Do not panic. What you say and do at this time is of critical importance. Stand firm for you marriage. While you do not like or condone the fact that your spouse has emotionally strayed, it is a fact. Accept it.

Start praying. First, pray for your spouse. Ask the Lord to rekindle a love for you in his or her heart. Second, pray for yourself. Pray that the Lord will do four things for you. One, reassure you that you are His beloved and He loves you very much. Two, preserve your love for your spouse. Three, give you great wisdom as you determine the actions to take. Four, reveal to you your own sins and failings in the marriage. Confess your sins and ask for God’s forgiveness. When it is appropriate you will want to confess them to your spouse. Finally, pray for His will to be done in your life and in the life of all your family.

After praying, realize there are things you should not do:

Do not chase after your spouse. If you do, you will soon began to act like and feel like a fool. Chasing is an act of desperation, and you are not desperate. The Lord is going to take care of you and you are going to be a better person because of this. You can afford to be patient.

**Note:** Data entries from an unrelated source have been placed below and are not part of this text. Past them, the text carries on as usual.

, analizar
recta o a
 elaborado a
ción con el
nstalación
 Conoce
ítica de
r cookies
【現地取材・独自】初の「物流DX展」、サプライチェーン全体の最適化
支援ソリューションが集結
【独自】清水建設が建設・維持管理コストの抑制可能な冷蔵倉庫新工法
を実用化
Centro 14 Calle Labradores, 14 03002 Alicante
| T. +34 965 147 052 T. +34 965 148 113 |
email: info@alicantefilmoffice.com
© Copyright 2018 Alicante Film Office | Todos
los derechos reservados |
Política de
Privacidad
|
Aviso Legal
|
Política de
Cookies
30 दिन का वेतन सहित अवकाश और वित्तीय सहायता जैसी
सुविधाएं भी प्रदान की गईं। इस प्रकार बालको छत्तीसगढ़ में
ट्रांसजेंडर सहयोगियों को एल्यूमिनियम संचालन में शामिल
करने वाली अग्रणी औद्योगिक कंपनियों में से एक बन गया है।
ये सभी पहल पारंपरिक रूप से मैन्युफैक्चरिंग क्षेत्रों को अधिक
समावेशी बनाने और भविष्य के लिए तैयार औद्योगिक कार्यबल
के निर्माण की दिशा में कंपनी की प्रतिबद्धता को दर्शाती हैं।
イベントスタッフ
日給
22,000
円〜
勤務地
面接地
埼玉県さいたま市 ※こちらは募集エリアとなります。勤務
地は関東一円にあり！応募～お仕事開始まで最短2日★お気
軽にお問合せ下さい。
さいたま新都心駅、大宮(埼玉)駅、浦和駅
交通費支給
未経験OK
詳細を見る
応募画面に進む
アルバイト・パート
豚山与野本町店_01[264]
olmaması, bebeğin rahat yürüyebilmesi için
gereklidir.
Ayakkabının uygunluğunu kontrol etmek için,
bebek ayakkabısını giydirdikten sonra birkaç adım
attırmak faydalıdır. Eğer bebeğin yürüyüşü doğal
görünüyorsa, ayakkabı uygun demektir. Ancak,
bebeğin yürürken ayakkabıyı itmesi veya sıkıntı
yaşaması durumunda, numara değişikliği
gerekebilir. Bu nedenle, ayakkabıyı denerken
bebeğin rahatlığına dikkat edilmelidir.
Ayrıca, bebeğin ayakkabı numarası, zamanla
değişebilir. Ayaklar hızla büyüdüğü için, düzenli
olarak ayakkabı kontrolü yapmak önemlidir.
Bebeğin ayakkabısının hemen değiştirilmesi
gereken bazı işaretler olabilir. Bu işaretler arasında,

Do not give in to anger. Being angry is not wrong, but in anger people often make serious mistakes. Don’t lash out trying to hurt your spouse as you have been hurt. Two wrongs do not make a right. Don’t throw yourself at someone else to get even. There is no such place as even in this situation. But there is such a place as reconciliation and there can be peace, but actions taken in anger can hurt the chances of finding peace and reconciliation.

Do not give in to despair. The world is not ending. Your child needs you. God loves you and still has a plan for your life. Ask for help. Find a few trusted friends to pray with you and give you emotional support during this time. Allow God to minister to you through them.

Finally, settle in for the long haul. God hates divorce (Malachi 2:16). Do not quickly or easily agree to one. Say you want to wait and see how he or she feels after a period of time. Avoid ultimatums. Suggest counseling. Make sure your spouse knows that you are willing and ready to work long and hard for reconciliation. Tell him or her that you not only love them, but you are committed to them for life. Let God work on your heart to make you a stronger, more mature person; the kind of person your spouse would be crazy to leave.

If they stay, forgive them, praise God and keep on growing. If they leave, forgive them, praise God and keep on growing. You cannot control what they do, just what you do.